» **Your instructions**:
Please copy the listing below line for line, with no changes to any character.

(Dataset entries)
--- begin ---
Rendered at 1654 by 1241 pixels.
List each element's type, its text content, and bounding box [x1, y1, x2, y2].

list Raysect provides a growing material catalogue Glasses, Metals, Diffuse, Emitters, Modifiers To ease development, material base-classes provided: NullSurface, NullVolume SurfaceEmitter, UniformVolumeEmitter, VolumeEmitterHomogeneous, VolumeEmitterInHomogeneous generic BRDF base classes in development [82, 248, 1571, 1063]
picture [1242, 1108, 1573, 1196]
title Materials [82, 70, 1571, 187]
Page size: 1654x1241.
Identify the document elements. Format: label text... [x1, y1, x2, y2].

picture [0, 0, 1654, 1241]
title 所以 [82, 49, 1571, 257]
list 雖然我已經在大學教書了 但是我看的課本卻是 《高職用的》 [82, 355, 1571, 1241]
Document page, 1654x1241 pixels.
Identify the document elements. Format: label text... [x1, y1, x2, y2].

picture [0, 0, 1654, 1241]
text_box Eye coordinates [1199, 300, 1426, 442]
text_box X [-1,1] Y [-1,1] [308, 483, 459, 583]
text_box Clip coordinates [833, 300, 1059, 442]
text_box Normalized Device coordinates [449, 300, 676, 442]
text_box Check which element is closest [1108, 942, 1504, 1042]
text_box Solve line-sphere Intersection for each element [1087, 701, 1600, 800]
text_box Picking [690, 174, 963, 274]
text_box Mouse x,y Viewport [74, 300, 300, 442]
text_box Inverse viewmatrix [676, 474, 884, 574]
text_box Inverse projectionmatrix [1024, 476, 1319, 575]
--- end ---
» **Result for this exercise**:
Rendered at 1654 by 1241 pixels.
List each element's type, its text content, and bounding box [x1, y1, x2, y2].

list Raysect provides a growing material catalogue Glasses, Metals, Diffuse, Emitters, Modifiers To ease development, material base-classes provided: NullSurface, NullVolume SurfaceEmitter, UniformVolumeEmitter, VolumeEmitterHomogeneous, VolumeEmitterInHomogeneous generic BRDF base classes in development [82, 248, 1571, 1063]
picture [1242, 1108, 1573, 1196]
title Materials [82, 70, 1571, 187]
Page size: 1654x1241.
Identify the document elements. Format: label text... [x1, y1, x2, y2].

picture [0, 0, 1654, 1241]
title 所以 [82, 49, 1571, 257]
list 雖然我已經在大學教書了 但是我看的課本卻是 《高職用的》 [82, 355, 1571, 1241]
Document page, 1654x1241 pixels.
Identify the document elements. Format: label text... [x1, y1, x2, y2].

picture [0, 0, 1654, 1241]
text_box Eye coordinates [1199, 300, 1426, 442]
text_box X [-1,1] Y [-1,1] [308, 483, 459, 583]
text_box Clip coordinates [833, 300, 1059, 442]
text_box Normalized Device coordinates [449, 300, 676, 442]
text_box Check which element is closest [1108, 942, 1504, 1042]
text_box Solve line-sphere Intersection for each element [1087, 701, 1600, 800]
text_box Picking [690, 174, 963, 274]
text_box Mouse x,y Viewport [74, 300, 300, 442]
text_box Inverse viewmatrix [676, 474, 884, 574]
text_box Inverse projectionmatrix [1024, 476, 1319, 575]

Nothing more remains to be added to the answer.